Doch wann und in welcher Dosierung die Substanzen in Maria Baumers Körper gelangt sind, kann die Expertin nicht mehr feststellen. Das Gericht hört einen Zeugen nach dem anderen an. Mehrere weitere Ärzte werden befragt, bei denen Maria Baumer in ihren letzten Jahren in Behandlung war. Lorazepam oder Tramadol hat ihr keiner von ihnen verschrieben. Hinweise darauf, dass sie die Mittel freiwillig eingenommen hat, fehlen. 

Christian F. aber hatte offenbar eine ganze Apotheke zu Hause. Ein Toxikologe vom Institut für Rechtsmedizin der Universität Erlangen-Nürnberg zählt anhand von Fotos, die bei der Durchsuchung der Wohnung des Angeklagten im September 2013 entstanden sind, ein ganzes Sammelsurium an Medikamenten auf. Auch Lorazepam und Tramadol sind dabei. 

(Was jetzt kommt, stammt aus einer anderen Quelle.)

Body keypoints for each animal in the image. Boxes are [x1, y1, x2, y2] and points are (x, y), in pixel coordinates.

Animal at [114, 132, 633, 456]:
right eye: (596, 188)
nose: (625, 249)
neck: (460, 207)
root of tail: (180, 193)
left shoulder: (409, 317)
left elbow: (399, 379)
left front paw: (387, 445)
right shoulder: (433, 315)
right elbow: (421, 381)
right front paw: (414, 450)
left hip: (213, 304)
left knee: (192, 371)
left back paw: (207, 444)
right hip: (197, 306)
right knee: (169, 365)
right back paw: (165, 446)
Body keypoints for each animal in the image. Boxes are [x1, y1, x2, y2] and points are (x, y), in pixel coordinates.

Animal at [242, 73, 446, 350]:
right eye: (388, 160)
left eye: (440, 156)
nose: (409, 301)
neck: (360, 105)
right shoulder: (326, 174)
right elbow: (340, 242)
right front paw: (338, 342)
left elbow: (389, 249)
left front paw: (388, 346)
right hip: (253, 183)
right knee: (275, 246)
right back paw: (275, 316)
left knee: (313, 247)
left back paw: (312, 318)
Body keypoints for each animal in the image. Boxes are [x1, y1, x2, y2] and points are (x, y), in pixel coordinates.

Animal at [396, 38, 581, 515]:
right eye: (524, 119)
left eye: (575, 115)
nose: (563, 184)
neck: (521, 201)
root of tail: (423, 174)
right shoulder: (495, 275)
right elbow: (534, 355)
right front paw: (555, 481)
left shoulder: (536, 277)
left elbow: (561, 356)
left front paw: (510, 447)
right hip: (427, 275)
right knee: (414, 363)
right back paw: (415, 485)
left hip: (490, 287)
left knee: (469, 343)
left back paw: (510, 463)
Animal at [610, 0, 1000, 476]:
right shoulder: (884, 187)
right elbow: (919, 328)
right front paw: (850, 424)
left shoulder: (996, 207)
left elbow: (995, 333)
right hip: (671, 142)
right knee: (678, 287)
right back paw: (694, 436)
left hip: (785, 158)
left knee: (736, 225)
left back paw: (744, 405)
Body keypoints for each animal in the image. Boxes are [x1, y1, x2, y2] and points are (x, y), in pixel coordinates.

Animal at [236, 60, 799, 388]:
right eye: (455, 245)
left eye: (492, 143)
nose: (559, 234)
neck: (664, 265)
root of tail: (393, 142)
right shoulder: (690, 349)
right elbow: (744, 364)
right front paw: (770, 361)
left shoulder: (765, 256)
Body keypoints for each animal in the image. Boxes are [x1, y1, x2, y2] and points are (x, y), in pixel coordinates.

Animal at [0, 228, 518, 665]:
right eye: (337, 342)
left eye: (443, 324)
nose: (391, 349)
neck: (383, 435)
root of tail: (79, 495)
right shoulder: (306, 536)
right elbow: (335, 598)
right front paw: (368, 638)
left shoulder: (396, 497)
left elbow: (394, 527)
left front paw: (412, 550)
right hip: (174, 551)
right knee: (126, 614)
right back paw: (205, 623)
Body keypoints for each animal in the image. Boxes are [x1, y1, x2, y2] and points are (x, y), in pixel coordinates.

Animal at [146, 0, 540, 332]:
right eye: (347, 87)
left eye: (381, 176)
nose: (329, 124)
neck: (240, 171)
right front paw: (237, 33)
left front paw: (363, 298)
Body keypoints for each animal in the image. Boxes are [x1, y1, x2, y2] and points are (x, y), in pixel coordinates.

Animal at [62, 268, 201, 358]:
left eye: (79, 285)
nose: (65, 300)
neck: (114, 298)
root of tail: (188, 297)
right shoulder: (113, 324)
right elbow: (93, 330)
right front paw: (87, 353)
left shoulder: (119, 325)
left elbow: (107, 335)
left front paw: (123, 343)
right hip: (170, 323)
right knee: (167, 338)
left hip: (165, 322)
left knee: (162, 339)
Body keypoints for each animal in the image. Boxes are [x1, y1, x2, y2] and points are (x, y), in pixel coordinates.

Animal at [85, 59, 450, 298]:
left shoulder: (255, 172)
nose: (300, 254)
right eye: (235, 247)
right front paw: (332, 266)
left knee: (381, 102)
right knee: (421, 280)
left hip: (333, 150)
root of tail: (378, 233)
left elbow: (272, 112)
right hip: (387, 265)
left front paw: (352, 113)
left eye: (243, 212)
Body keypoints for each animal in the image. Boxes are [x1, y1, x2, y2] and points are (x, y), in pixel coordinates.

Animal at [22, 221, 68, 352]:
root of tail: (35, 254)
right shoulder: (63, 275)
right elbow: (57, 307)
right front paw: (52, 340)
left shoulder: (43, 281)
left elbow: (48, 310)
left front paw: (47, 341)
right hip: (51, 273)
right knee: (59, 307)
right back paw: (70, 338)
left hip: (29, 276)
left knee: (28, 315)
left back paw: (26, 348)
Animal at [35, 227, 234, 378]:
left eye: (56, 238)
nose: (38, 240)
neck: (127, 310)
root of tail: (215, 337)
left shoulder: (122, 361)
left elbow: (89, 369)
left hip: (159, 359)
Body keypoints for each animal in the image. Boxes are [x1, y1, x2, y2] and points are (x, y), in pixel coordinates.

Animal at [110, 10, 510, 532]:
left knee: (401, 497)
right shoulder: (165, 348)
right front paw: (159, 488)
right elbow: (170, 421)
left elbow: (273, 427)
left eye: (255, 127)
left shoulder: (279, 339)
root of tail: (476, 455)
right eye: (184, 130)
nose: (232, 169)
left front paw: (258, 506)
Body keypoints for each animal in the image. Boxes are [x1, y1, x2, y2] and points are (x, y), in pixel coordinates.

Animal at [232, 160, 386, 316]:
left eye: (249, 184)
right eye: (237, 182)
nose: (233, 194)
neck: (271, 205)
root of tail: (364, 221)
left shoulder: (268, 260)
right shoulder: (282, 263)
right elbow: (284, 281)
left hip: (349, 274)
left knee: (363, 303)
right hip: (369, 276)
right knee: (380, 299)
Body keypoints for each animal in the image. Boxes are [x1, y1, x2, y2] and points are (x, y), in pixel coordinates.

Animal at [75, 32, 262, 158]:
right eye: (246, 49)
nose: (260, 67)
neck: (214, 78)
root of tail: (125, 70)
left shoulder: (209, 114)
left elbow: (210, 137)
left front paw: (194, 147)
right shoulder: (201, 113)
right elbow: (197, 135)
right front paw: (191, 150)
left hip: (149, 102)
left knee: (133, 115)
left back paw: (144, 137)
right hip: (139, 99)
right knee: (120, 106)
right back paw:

Der Richter fragt den Sachverständigen, was passiert, wenn Lorazepam und Tramadol zusammen konsumiert werden. "Man kann das Atmen vergessen", sagt der Toxikologe. Er erklärt, dass sich beide Mittel in ihrer sedierenden Wirkung verstärken. Tramadol könne in hoher Dosierung zudem den Atemreflex unterdrücken. "Bei Bewusstsein merkt man das natürlich", sagt der Experte. Doch wenn das Bewusstsein aufgehoben sei, "dann kommt es sehr leicht zu einem Atemstillstand".